Rebuffed by the men she approached for backing, she turned instead to her own sex and soon had a working committee of 12 women called the Association for the Improvement of the Female Prisoners in Newgate. This energetic band not only established the prison school but also introduced a system whereby women prisoners were supervised by a matron and female monitors, provided with materials and instruction in order to be able to make and sell goods, and received regular visits by volunteers who also read the Bible to them.
In 1818 Fry was asked to address a House of Commons committee about prison conditions. This was the first time a woman had been called by such a committee as an expert witness, and Fry, accustomed as she was to speaking in Quaker meeting, gave her testimony clearly and powerfully.
Impressed by what they knew of Fry’s work as well as by the clarity of her testimony, the Members of Parliament were receptive until she voiced her opinion that capital punishment was “evil and produced evil results.” At this time in England criminals could be executed for over 200 offenses, including stealing clothes or passing forged banknotes, and Fry had been grieved the previous year when she was unable to gain reprieve for two women sentenced to hang for forgery. A month after expressing her views to the House of Commons, Fry again took up the case of a woman condemned to the gallows for forgery, and for this she was branded by Home Secretary Lord Sidmouth as a “dangerous” person. He warned that Elizabeth Fry and other reformers were trying to “remove the dread of punishment in the criminal classes.”

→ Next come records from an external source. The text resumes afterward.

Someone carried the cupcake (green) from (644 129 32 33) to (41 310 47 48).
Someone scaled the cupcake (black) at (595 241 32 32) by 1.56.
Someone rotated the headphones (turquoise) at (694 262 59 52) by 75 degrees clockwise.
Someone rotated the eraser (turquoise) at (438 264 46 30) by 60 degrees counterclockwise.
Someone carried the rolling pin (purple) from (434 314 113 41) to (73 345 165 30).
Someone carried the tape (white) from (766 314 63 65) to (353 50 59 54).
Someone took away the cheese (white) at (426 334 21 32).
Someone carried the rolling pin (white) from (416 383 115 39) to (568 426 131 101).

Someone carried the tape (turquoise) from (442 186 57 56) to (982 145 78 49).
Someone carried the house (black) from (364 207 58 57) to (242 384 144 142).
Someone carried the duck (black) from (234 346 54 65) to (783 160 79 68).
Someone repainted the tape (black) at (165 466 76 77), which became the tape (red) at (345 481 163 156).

Fry and her fellow prison reformers were more successful under the next Home Secretary, Sir Robert Peel, and the 1823 Gaols Act incorporated many of her recommendations. Unfortunately, Peel’s reforms did not apply to debtors’ prisons or local jails, and Fry and her brother Joseph Gurney toured throughout the British Isles, gathering evidence to bring about further reform legislation.
The ongoing legacy of Elizabeth Fry, the “godmother of prison reform”: In 2002, the Bank of England honored Fry’s work by putting her image on the 5 pound note. The Canadian Association of Elizabeth Fry Societies (CAEFS) celebrates National Elizabeth Fry Week during the week leading up Mother’s Day. And the groundwork she laid in caring for prisoners and opposing the death penalty continues to inform contemporary efforts.
By the 1820s Fry was a well-known personality whose advice was often sought on the subject of prison conditions. She also took up other causes: setting up District Visiting Societies to help the poor, libraries for the Coast Guard, and a nurse’s training school whose graduates accompanied Florence Nightingale to the Crimea. She campaigned for the London homeless, sought better treatment for patients in mental hospitals, and promoted the reform of workhouses and hospitals.
The young Queen Victoria was a great admirer of Fry, writing in her journal that she considered her a “very superior person.” Fry continued her work until October 1845, when she succumbed to a brief illness. Over 1,000 people stood in silent respect as the “Angel of Newgate” was laid to rest in the Society of Friends graveyard at Barking.